US private equity firms lend more as Fed warns of bubble
Heightened scrutiny of US commercial real estate lending is paving the way for lightly regulated investors to gain a bigger toehold in lucrative deals.
Private funds are seeking a record $32bn for commercial-property debt, as buyout firms, real estate investment trusts and hedge funds expand lending. These companies, which typically charge higher interest rates, can move quickly on large loans that may be seen as too speculative for banks.
With banking regulators warning of a potential real estate bubble, firms such as Blackstone Group LP and Starwood Property Trust Inc. stand to become an even larger force in the market. So-called shadow banks - lenders that fall outside of the industry's oversight - are able to take on more risk amid calls for caution in an area that melted down during the 2008 financial crisis.
"These guys aren't scared of an empty building," said Steven Delaney, an analyst with JMP Securities LLC. "These are the loans banks don't want. There is a tremendous opportunity and a need for commercial property owners, for more types of financing than the commercial banking industry as a whole is willing to provide."
The record capital being sought by US private funds for real estate debt investment as of July was up almost 40pc from a year earlier, according to data researcher Preqin Ltd.
Banks, in contrast, are pulling back as global economic growth slows, uncertainty over interest rates increases and pockets of overbuilding spark concern that commercial real estate prices are due for a fall after almost doubling in six years.
The Office of the Comptroller of the Currency (OCC) has been warning banks since last year of rising risks in commercial mortgage portfolios, while the Federal Reserve has repeatedly flagged the property market as a potential bubble.
A market collapse may be better absorbed by investors in private funds than by companies deemed too big to fail in the 2008 crisis, leading to a taxpayer bailout, said Scott Rechler, CEO of RXR Realty, a firm that owns about $15bn of real estate throughout New York, New Jersey and Connecticut.
"We're using private capital," Rechler said. "We would lose our money and our investors' money. It's not systemic," he said.
Banks still play a role by lending to investment firms. Commercial loans of all types by regulated banks to non-depository financial companies rose by almost 23pc, or $41.2bn, in the fourth quarter from a year earlier - one of the fastest-growing categories, according to the OCC.
Extending credit to other lenders is less risky for banks than lending directly to property owners, according to Delaney. The non-regulated firms will absorb losses first if a project sours, protecting banks from deeper losses, he said.
"In a disaster scenario, the banks could possibly have some exposure, but the banks today are safer than they have ever been," Delaney said.
The regulatory scrutiny of banks will be a boon for real estate investment firms for the foreseeable future, according to Barry Sternlicht, CEO of Starwood Property Trust, a Greenwich, Connecticut, based mortgage REIT.

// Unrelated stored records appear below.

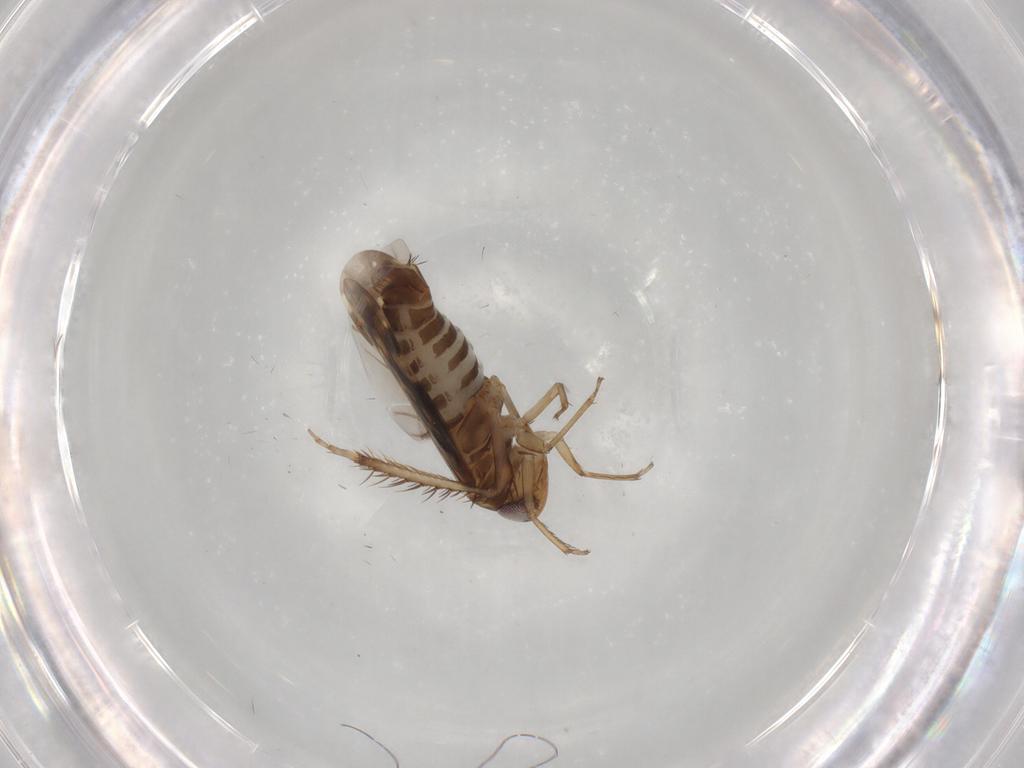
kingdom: Animalia
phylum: Arthropoda
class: Insecta
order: Hemiptera
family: Cicadellidae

There are "capacity issues when your Office of the Comptroller of Currency is staring at you the whole time", Sternlicht told analysts last month.

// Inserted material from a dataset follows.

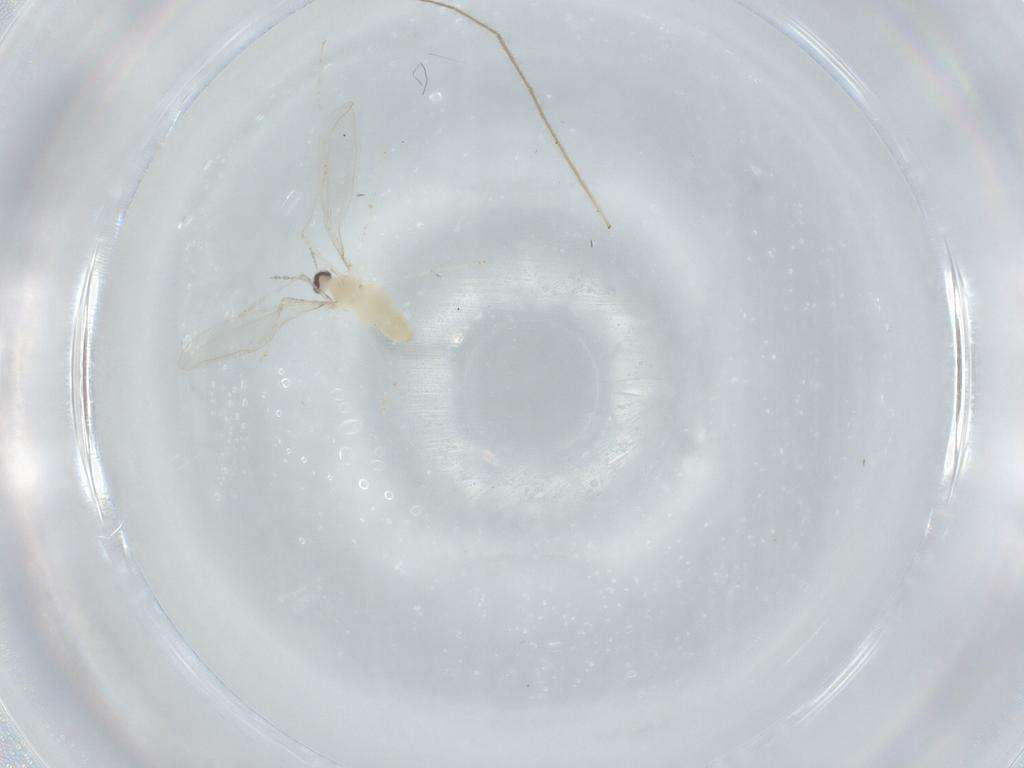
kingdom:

"We like them to keep staring. That's fine with us, and we want to be a beneficiary of this climate."
Non-bank lenders have more flexibility in managing and evaluating risk. While banks are required to hold a certain amount of cash against the commercial real estate assets on their books, investment firms make their own rules when it comes to setting aside reserves for potential losses. They use internal rating systems to analyse the soundness of their loans.
Companies such as Blackstone and Starwood make significantly larger loans than banks, meaning they are more exposed to problems at individual projects, said Jade Rahmani, an analyst with Keefe Bruyette & Woods Inc.
In Manhattan, where a surge of construction has led to a glut of luxury apartments, Blackstone extended a mortgage originally made for $285m on a condominium tower being built by Gary Barnett's Extell Development Co. when the developer couldn't pay off the loan on its August 9 due date.
Barnett struck a deal with China's SMI USA to buy extra time to secure a construction loan for the Central Park tower, slated to be New York's tallest residential building.
Michael Nash, chairman of Blackstone's real estate debt strategies division, declined to comment on the Extell deal. He said property-debt investments now include more equity and aren't as risky as in the previous boom, when there was too much leverage and thinly capitalised deals.
"We feel pretty good about where we are, with persistently low rates, a good growth profile in most asset classes and this relatively benign economic environment," said Jonathan Pollack, global head of Blackstone Real Estate Debt Strategies.
Non-bank lenders "trust their own instincts," said JMP's Delaney. "Blackstone is the largest owner of real estate in the world," he said. "They don't need regulators and the Fed to tell them what the state of the real estate market is."